Aufgabe a: Ziehen Sie bitte sämtliche Zeilen der nachstehenden Auflistung heraus und geben Sie sie unverändert wieder, jedoch ohne die Bilder.

Vorgelegter Text:
※ ※ ※

Laudatio zur Verleihung des Carl-von-Ossietzky-Preises an Noam Chomsky

Im Folgenden dokumentieren wir die Laudatio, die Michael Schiffmann zur Verleihung des Carl-von-Ossietzky-Preises der Stadt Oldenburg an Noam Chomsky am 23. Mai 2004 gehalten hat. Schiffmann hat verschiedene Chomsky-Bücher ins Deutsche übersetzt. Zuletzt ist von ihm im Freiburger Verlag Orange Press eine Biographie über Chomsky unter dem Titel "absolute Noam Chomsky" erschienen (genauere Angaben hierzu auf unserer Literaturseite).


Von Michael Schiffmann

Lieber Noam Chomsky, liebe Anwesende,

die Länge der Reden bei Festakten wie diesem entspricht leider oft der Bedeutung des Anlasses. Ich möchte Sie daher gleich eingangs mit einem Zitat des russischen Dichters und Dissidenten Andrzej Sinjawski beruhigen: »Ich werde ohne Umschweife sprechen, denn das Leben ist kurz.« Einige der Verleger der deutschen Werke von und über Chomsky sind dankenswerterweise mit ihren Büchern hier anwesend, und so besteht kein Mangel an Gelegenheit, sich umfassender zu informieren.

※ ※ ※

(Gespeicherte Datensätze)
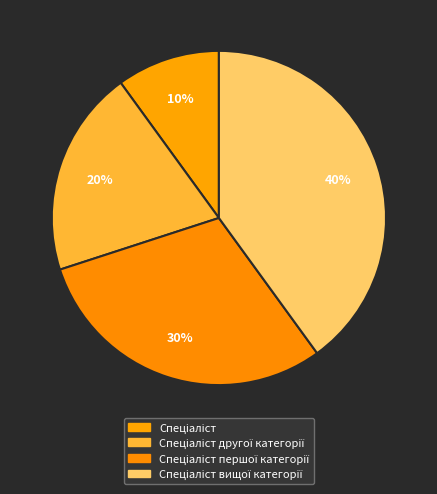

To the nearest percent, what is the difference between the Спеціаліст вищої категорії and Спеціаліст slice percentages?

30%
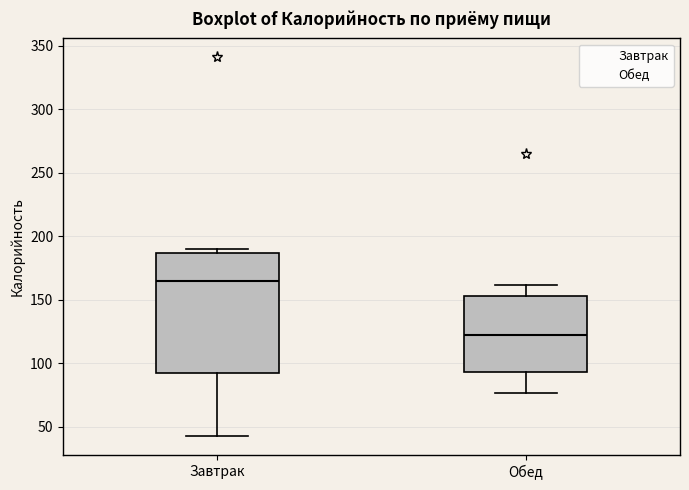

Comparing the boxes themselves (not the whiskers), which one is the tallest?

Завтрак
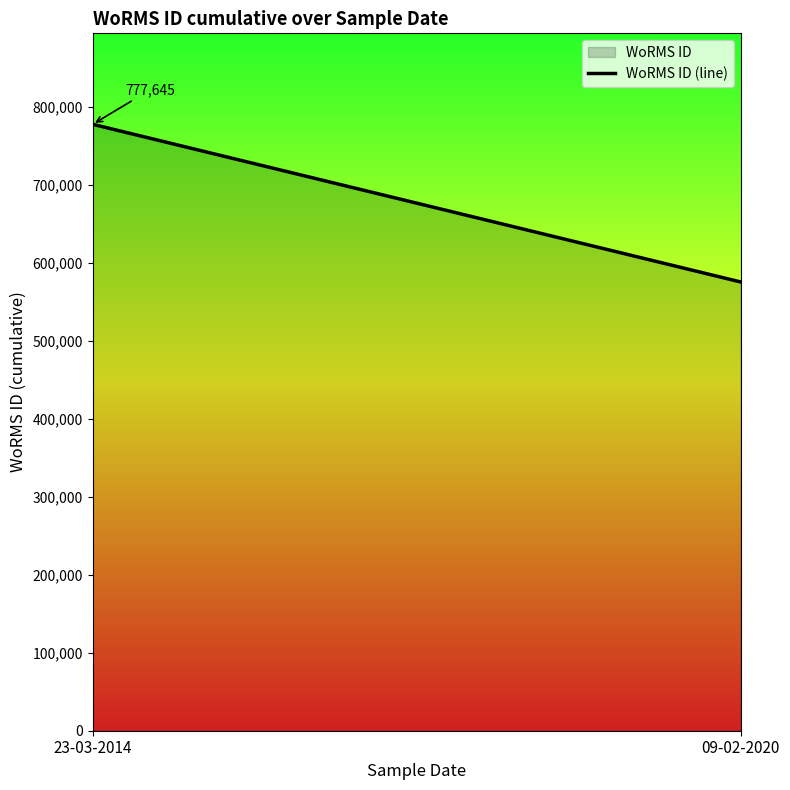

How many lines are shown in the chart?

1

※ ※ ※

Aufgabe b: Kopieren Sie die Laudatio auf Noam Chomsky oben vollständig und Wort für Wort.

Endgültige Antwort a:
To the nearest percent, what is the difference between the Спеціаліст вищої категорії and Спеціаліст slice percentages?

30%

Comparing the boxes themselves (not the whiskers), which one is the tallest?

Завтрак

How many lines are shown in the chart?

1

Endgültige Antwort b:
Laudatio zur Verleihung des Carl-von-Ossietzky-Preises an Noam Chomsky

Im Folgenden dokumentieren wir die Laudatio, die Michael Schiffmann zur Verleihung des Carl-von-Ossietzky-Preises der Stadt Oldenburg an Noam Chomsky am 23. Mai 2004 gehalten hat. Schiffmann hat verschiedene Chomsky-Bücher ins Deutsche übersetzt. Zuletzt ist von ihm im Freiburger Verlag Orange Press eine Biographie über Chomsky unter dem Titel "absolute Noam Chomsky" erschienen (genauere Angaben hierzu auf unserer Literaturseite).


Von Michael Schiffmann

Lieber Noam Chomsky, liebe Anwesende,

die Länge der Reden bei Festakten wie diesem entspricht leider oft der Bedeutung des Anlasses. Ich möchte Sie daher gleich eingangs mit einem Zitat des russischen Dichters und Dissidenten Andrzej Sinjawski beruhigen: »Ich werde ohne Umschweife sprechen, denn das Leben ist kurz.« Einige der Verleger der deutschen Werke von und über Chomsky sind dankenswerterweise mit ihren Büchern hier anwesend, und so besteht kein Mangel an Gelegenheit, sich umfassender zu informieren.